TNRD Board of Directors votes itself a pay raise

Nov 27, 2023 | 6:15 PM

KAMLOOPS – The Thompson Nicola Regional District (TNRD) Board of Directors voted in favour of a pay raise for its board members.

At Thursday’s (Nov. 23) meeting, the board approved a four per cent wage increase retroactive to January 1, 2023. In addition, a one-time increase to annual wages was approved, effective Jan. 1, 2024.

Board Chair Barbara Roden said no one on the board wants to be voting on their own raises but it is something that has to be done.

“If there was a better way of figuring out what politicians should be paid, we would happily take it because the optics of being the ones who not only decide what your pay rise should be but then the ones who vote on it, those optics are terrible,” said Roden. “But as I say, it’s the system that we have and no one has managed to come up with a better one.”

According to Roden, TNRD officials are making less than others in similarly sized B.C. regional districts.

The chair said the approved motion brings the TNRD remuneration on par with other regional districts across the province. Area directors will see a 15 per cent pay rise while municipal directors will see their pay go up eight per cent.

The decision to avoid pay increases during the pandemic is a contributor to the increase of four per cent now.

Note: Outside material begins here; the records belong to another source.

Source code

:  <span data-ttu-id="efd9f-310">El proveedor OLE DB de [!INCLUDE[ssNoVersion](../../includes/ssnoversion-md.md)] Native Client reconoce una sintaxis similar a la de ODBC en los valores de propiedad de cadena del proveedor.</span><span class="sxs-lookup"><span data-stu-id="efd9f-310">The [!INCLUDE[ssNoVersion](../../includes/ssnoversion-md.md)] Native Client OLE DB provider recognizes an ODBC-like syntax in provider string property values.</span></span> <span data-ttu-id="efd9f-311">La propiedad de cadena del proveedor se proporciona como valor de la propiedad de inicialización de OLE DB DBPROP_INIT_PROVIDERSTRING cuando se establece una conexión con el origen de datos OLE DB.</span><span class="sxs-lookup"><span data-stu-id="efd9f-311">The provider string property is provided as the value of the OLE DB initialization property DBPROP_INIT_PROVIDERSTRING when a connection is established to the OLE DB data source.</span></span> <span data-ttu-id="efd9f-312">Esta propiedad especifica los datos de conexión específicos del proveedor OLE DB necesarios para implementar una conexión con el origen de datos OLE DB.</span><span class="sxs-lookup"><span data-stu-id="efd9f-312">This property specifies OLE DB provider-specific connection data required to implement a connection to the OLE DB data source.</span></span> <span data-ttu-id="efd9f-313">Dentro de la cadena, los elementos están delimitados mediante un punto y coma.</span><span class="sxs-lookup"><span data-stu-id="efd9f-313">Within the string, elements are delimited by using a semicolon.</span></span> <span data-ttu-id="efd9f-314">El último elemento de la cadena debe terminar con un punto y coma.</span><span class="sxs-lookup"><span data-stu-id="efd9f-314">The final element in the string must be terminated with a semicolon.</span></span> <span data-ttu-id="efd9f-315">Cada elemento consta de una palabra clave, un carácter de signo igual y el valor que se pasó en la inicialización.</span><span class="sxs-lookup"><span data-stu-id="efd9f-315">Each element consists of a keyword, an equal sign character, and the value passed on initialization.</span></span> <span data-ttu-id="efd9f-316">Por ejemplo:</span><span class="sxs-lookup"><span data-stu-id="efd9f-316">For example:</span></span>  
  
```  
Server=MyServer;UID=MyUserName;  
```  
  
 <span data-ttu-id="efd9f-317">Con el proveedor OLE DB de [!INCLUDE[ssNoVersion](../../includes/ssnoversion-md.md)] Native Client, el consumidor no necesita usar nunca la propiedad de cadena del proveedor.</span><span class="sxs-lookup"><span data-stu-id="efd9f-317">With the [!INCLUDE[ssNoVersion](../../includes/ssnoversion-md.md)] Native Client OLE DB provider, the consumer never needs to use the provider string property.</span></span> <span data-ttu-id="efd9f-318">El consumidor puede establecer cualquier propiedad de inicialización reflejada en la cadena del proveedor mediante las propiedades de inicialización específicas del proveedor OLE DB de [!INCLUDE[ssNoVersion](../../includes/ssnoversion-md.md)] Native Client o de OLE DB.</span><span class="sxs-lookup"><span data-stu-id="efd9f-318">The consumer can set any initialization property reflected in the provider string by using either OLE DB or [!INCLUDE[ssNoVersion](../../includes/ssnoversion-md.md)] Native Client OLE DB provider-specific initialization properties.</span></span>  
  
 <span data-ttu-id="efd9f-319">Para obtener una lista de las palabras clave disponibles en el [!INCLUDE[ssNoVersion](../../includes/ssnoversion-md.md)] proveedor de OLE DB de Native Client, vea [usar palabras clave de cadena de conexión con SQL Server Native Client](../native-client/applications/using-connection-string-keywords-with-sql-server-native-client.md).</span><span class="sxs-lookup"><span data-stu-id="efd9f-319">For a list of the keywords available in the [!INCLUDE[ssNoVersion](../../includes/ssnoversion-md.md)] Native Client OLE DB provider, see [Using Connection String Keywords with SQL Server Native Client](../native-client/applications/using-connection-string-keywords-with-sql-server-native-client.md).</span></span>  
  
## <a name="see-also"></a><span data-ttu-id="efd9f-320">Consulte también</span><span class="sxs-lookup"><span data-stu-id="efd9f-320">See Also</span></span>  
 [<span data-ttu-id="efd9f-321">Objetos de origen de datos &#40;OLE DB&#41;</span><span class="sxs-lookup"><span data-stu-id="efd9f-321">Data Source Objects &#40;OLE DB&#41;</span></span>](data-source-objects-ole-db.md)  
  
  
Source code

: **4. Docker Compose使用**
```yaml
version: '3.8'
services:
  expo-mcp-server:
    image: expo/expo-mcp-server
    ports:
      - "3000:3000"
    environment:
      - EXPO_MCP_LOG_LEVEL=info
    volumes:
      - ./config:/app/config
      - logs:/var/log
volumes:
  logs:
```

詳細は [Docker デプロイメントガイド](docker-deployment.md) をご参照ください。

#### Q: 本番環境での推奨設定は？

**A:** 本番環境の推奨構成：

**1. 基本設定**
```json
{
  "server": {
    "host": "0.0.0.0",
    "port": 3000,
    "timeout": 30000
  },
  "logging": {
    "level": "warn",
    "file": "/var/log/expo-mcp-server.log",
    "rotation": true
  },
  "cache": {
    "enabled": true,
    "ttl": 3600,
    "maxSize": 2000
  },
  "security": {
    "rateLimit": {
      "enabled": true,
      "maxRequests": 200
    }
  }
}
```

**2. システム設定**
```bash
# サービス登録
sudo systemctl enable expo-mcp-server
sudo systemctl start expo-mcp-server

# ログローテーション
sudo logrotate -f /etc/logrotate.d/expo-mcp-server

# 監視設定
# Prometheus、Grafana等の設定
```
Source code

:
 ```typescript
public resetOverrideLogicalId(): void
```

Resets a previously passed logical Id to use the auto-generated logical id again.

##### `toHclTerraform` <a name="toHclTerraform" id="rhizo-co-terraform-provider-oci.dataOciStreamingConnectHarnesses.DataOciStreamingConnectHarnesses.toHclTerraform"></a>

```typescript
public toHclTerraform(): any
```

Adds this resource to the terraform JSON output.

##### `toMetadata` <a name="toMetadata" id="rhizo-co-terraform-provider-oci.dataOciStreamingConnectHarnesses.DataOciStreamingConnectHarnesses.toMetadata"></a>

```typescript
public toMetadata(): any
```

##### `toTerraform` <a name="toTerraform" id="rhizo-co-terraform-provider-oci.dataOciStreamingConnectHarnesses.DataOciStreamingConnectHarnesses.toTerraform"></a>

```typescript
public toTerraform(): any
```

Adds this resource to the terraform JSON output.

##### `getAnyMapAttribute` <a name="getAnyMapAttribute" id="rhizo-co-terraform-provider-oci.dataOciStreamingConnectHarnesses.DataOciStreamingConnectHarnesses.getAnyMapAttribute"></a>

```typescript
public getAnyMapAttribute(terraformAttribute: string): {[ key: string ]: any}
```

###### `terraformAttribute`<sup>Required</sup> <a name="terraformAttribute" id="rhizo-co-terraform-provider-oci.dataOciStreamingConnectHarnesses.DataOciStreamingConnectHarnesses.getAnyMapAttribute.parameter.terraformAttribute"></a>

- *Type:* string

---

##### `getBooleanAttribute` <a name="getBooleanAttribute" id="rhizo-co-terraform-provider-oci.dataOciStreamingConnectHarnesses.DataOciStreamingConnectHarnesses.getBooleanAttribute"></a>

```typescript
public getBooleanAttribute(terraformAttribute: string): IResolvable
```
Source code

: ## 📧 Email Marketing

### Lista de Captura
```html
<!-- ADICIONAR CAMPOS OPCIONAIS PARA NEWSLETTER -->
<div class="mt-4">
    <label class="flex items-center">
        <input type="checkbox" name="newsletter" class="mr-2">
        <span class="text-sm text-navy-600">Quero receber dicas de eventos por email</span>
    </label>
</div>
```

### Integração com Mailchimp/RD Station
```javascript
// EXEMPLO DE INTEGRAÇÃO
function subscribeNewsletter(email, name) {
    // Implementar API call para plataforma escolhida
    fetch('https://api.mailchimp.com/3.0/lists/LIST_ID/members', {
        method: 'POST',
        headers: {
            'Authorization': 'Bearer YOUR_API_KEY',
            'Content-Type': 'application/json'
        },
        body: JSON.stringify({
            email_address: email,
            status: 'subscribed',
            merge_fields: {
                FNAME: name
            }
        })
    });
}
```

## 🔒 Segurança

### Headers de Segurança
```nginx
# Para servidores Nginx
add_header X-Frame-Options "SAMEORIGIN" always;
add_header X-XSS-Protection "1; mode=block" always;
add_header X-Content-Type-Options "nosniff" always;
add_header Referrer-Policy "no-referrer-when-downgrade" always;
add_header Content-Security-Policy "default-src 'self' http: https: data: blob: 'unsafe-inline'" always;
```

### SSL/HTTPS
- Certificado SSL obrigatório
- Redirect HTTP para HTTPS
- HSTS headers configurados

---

According to the TNRD report, the increase is lower than the consumer price index for 2022 which was 6.9 per cent and often used as a guideline for politician wage increases.

Roden believes an increase is important to recruit quality candidates into municipal roles.

“It’s not a living wage. You’re not even making minimum wage for the work that you do,” she said. “And people look at that and they say, ‘Well, if I go into local politics, I can’t support a family on that wage. I have to have a second job.’ Really, we want to remove barriers and get people into local politics — good people into local politics.”